Shouting Match Breaks Out at House Rules Hearing: We Can’t Talk Over Each Other, the Stenographer Can’t Keep Up!

 

Congressman Jamie Raskin, a Democrat on the House Judiciary Committee, got into a heated back-and-forth with Congressman Rob Woodall, a Republican on the House Rules Committee, during today’s Rules hearing ahead of tomorrow’s expected impeachment vote.

Things got particularly heated at one point between the two men over the fairness of the impeachment process, something Woodall seriously questioned by asking, “How are the American people advantaged by Mr. Collins getting absolutely no witnesses before the committee and the White House getting absolutely no witnesses in front of the committee? And the answer is, ‘Mr. Woodall, this wasn’t intended to be a defense for the president.'”

“If you heard me say that, I clearly didn’t make myself clear. The president and Mr. Collins could have called any of the witnesses who appeared, any of the 17 sworn witnesses…” Raskin started.

“Any of your 17…” Woodall responded.

“It’s not yours or mine!” Raskin shouted. “These are American citizens!”

They both shouted back and forth until House Rules Chairman Jim McGovern jumped in and said, “Let me say we can’t speak over one another because the stenographer can barely keep up with us because we all talk so fast, if we’re talking over each other.”
________________
Exercise tasks.
**A.** Answer these about the hearing report:
(i) Which committee is Jamie Raskin a member of?
(ii) How many sworn witnesses does Raskin mention?
(iii) Who chairs the House Rules Committee?
**B.** Transcribe everything in the hearing report from "Shouting Match Breaks" down to "expected impeachment vote.".
The lines that come after this report are separate material.

Information provided.
________________
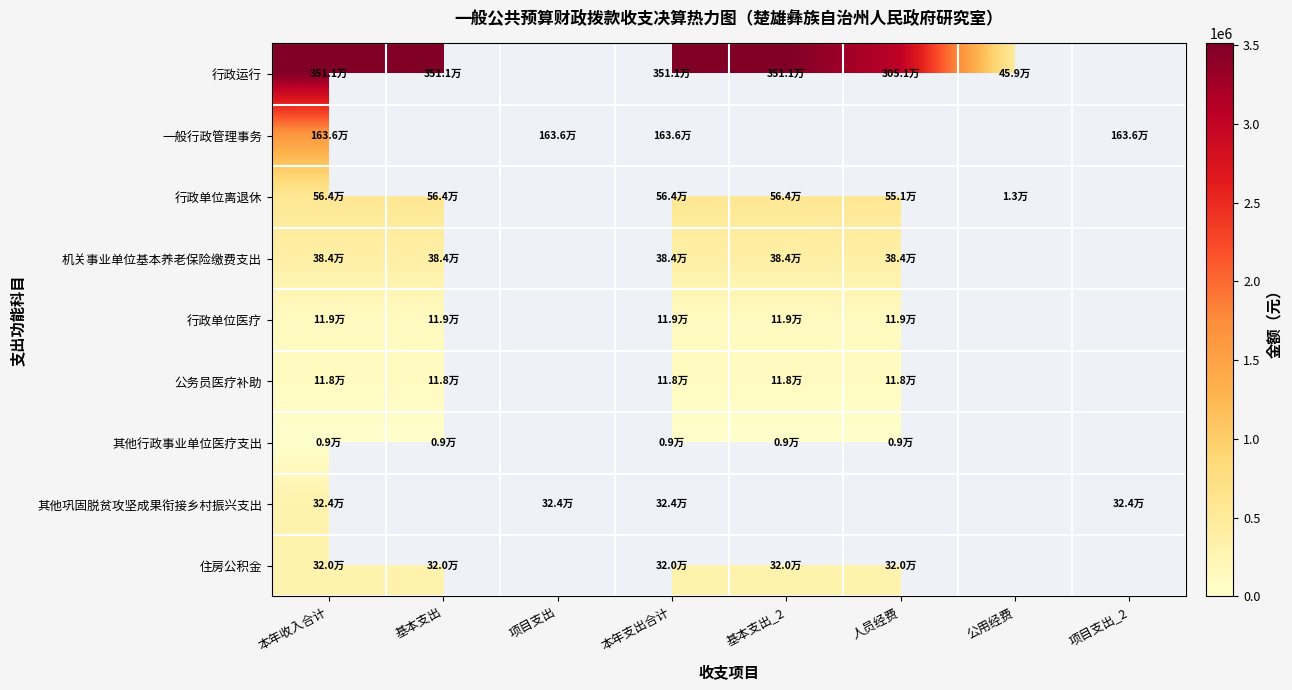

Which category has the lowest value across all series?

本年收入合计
________________
Problem solutions.
**A.**
(i) The House Judiciary Committee
(ii) 17
(iii) Jim McGovern

**B.**
Shouting Match Breaks Out at House Rules Hearing: We Can’t Talk Over Each Other, the Stenographer Can’t Keep Up!

 

Congressman Jamie Raskin, a Democrat on the House Judiciary Committee, got into a heated back-and-forth with Congressman Rob Woodall, a Republican on the House Rules Committee, during today’s Rules hearing ahead of tomorrow’s expected impeachment vote.